_PROBLEM TO WORK ON_: Copy the records below word for word, omitting the pictures.

- - - - - - -

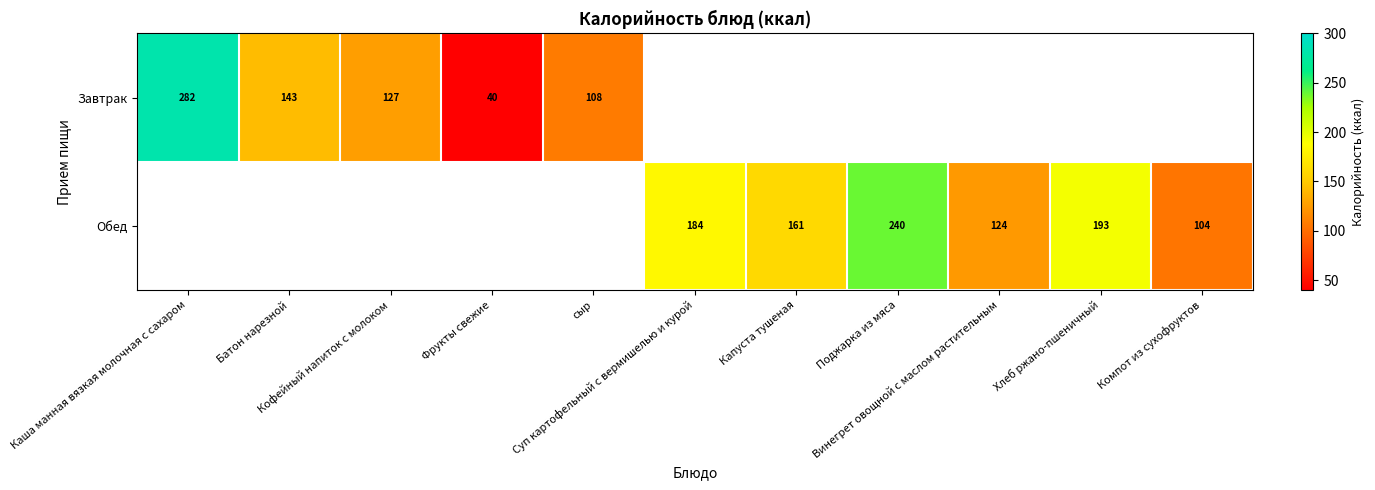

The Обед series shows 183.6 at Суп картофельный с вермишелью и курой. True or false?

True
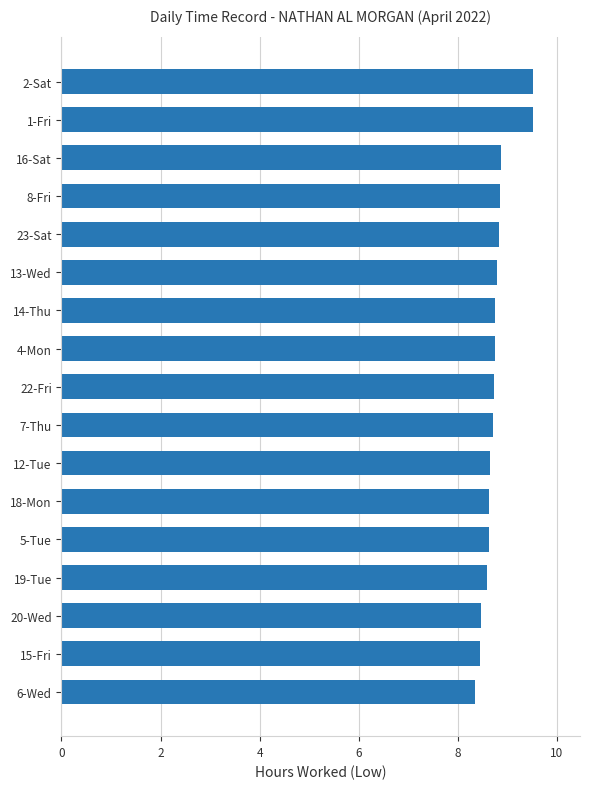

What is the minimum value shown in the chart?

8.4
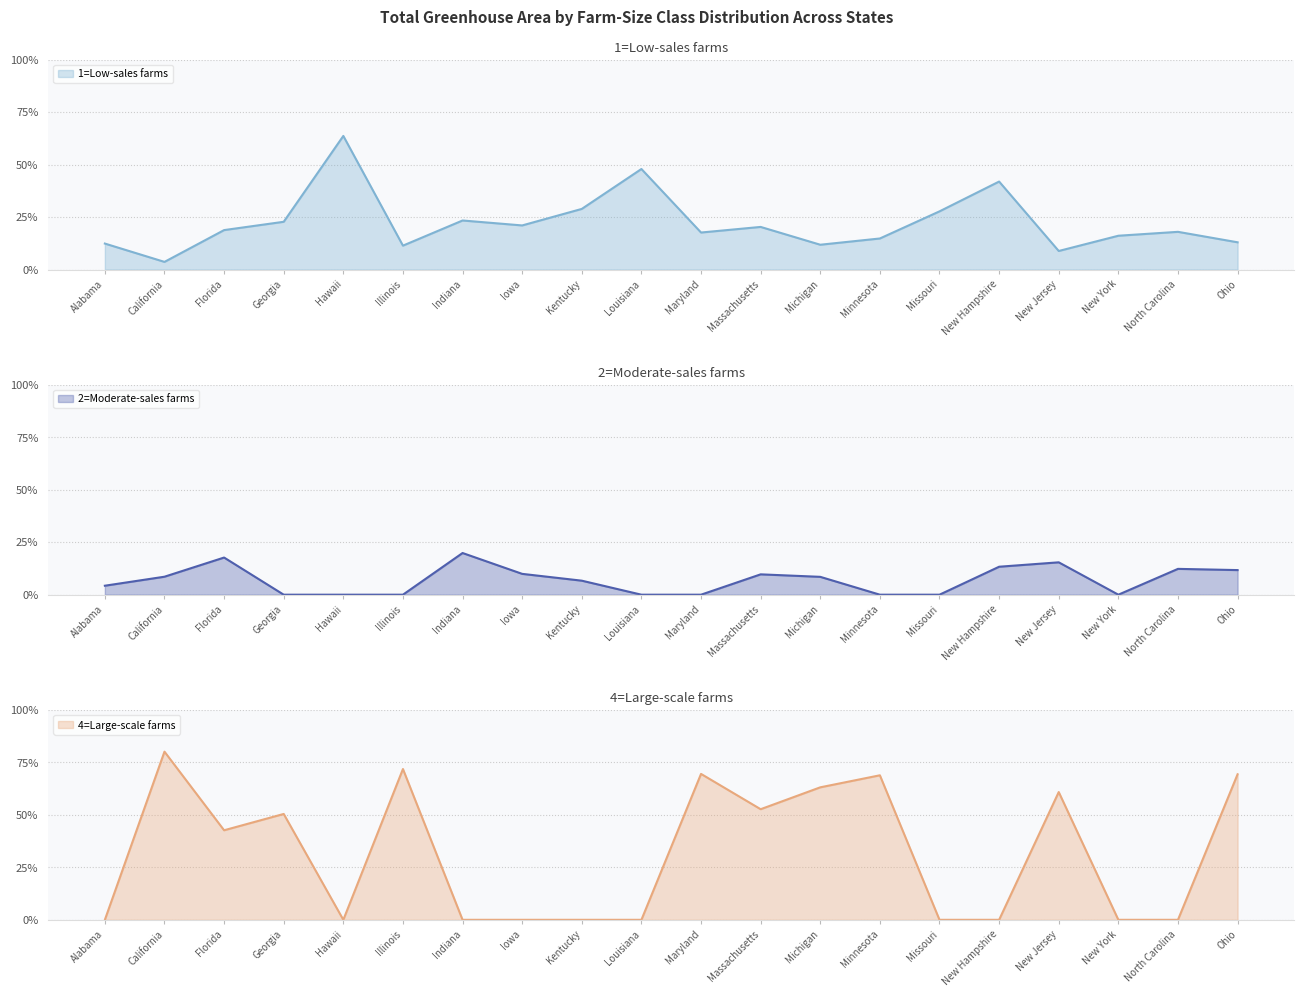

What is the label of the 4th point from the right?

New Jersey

- - - - - - -

_WRITTEN RESPONSE_:
The Обед series shows 183.6 at Суп картофельный с вермишелью и курой. True or false?

True

What is the minimum value shown in the chart?

8.4

What is the label of the 4th point from the right?

New Jersey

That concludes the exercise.